▸ WRITTEN INSTRUCTION 1:
Reproduce the lines of the art data post starting with "## Remove [[stuff]]" and going on through "text<-tolower(text)".
▸ WRITTEN INSTRUCTION 2:
Answer these questions from the art data post:
(a) Whose description of Giovanni Cimabue is compared with Wikipedia's article?
(b) Which library does the R code load?
(c) What case does the deWikify function convert the text to?
▸ WRITTEN INSTRUCTION 3:
Extend the art data post from its final line onward.

▸ PASSAGE GIVEN:
Categories
Art History Art Open Data

Exploring Art Data 12

Back to Vasari’s Lives.

We can compare Vasari’s description of Giovanni Cimabue to Wikipedia’s article on the artist.

The results show a surprising degree of similarity:


## install.packages("RCurl")
library(RCurl)
## Strip wiki code
deWikify<-function(text){
## Remove {{stuff}}
text<-gsub("\\{\\{[^}]+\\}\\}", "", text)
## Remove [[stuff]]
text<-gsub("\\[\\[[^]]+\\]\\]", "", text)
## Remove [stuff]
text<-gsub("\\[[^]]+\\]", "", text)
## Remove 
text<-gsub("<[^>]+>", "", text)
## Remove punctuation
#text<-gsub("[[:punct:]]", "", text)
## Lowercase words
text<-tolower(text)

▸ DATA SECTION:
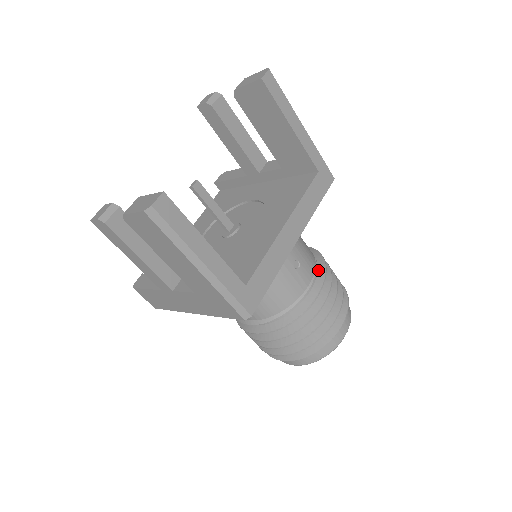
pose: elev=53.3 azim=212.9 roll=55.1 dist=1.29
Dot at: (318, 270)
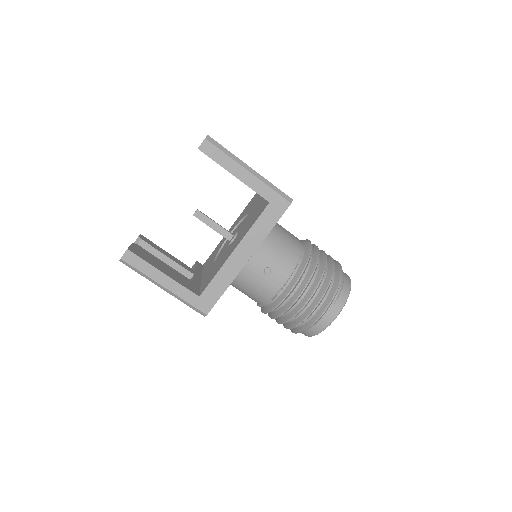
Dot at: (297, 271)
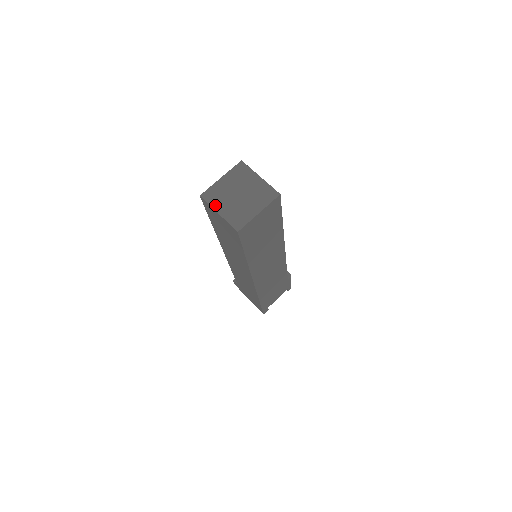
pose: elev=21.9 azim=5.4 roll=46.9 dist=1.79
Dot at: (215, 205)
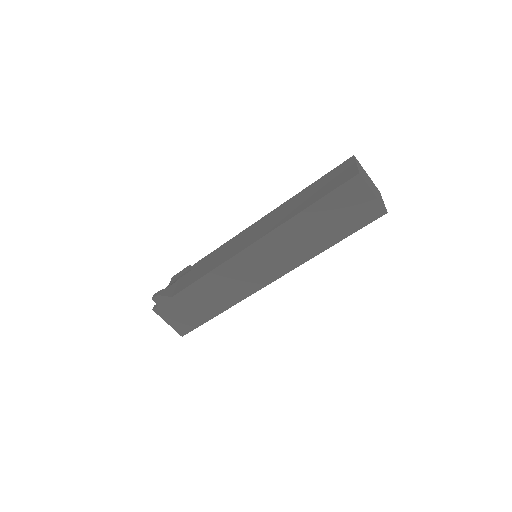
Dot at: (369, 185)
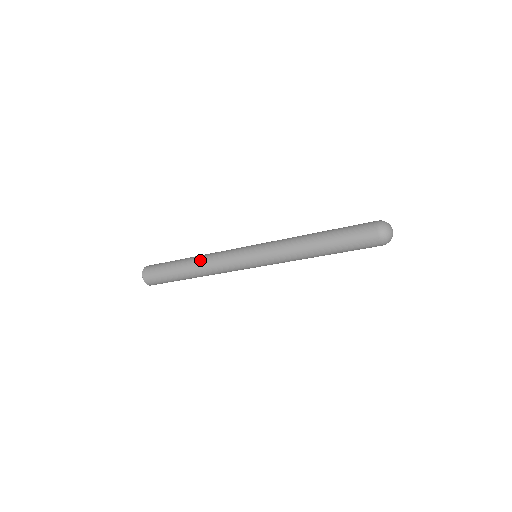
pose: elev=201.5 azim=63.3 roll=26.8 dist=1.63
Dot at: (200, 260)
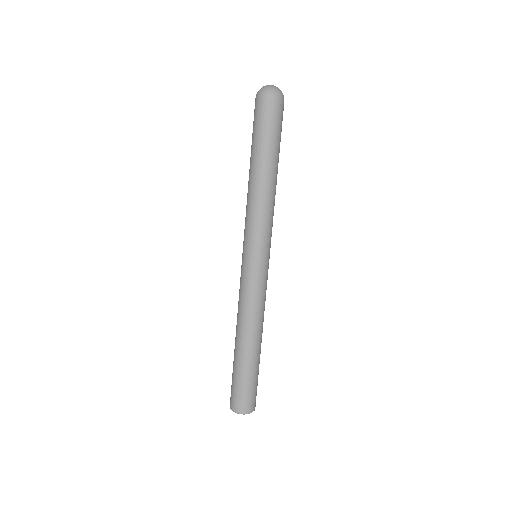
Dot at: occluded
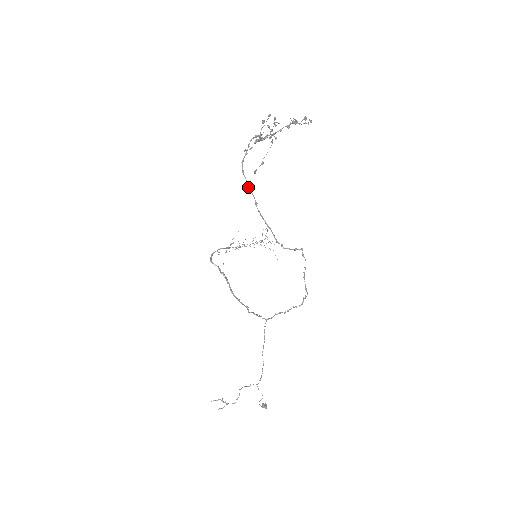
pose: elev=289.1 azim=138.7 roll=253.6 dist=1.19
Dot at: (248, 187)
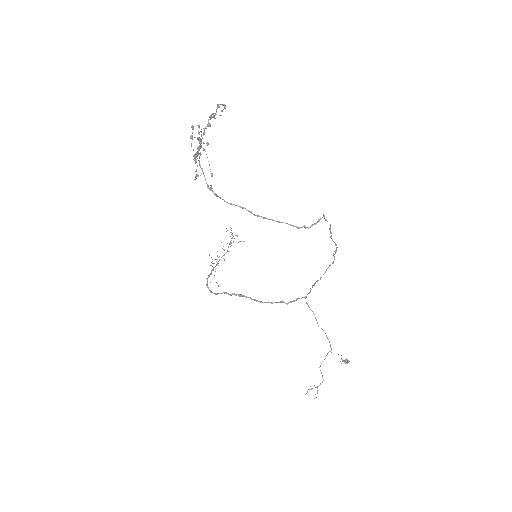
Dot at: (231, 204)
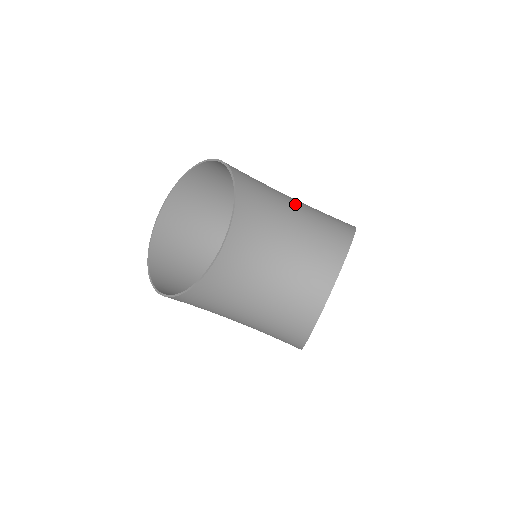
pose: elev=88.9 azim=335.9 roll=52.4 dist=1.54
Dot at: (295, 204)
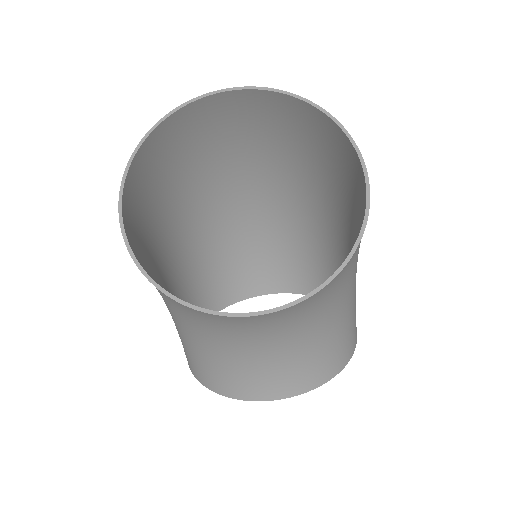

▸ TASK RESPONSE 1:
## Remove [[stuff]]
text<-gsub("\\[\\[[^]]+\\]\\]", "", text)
## Remove [stuff]
text<-gsub("\\[[^]]+\\]", "", text)
## Remove 
text<-gsub("<[^>]+>", "", text)
## Remove punctuation
#text<-gsub("[[:punct:]]", "", text)
## Lowercase words
text<-tolower(text)

▸ TASK RESPONSE 2:
(a) Vasari's
(b) RCurl
(c) Lowercase

▸ TASK RESPONSE 3:
text
}
## Get the text of a page from Wikipedia
getWikipediaArticle<-function(subject){
page<-getURL(paste("http://en.wikipedia.org/w/index.php?title=",
curlEscape(subject), "&action=raw", sep=""),
.opts=list(useragent="Mozilla/5.0 (X11; U; Linux i686; fr; rv:1.9.1.3) Gecko/20090913 Firefox/3.5.3"))
deWikify(page)
}
cimabuePage<-getWikipediaArticle("Cimabue")
cimabue.corpus<-Corpus(VectorSource(c(artists[1], cimabuePage)),
readerControl=list(language="english",
reader=readPlain))
cimabueDtm<-DocumentTermMatrix(cimabue.corpus)
dissimilarity(cimabueDtm, method="cosine")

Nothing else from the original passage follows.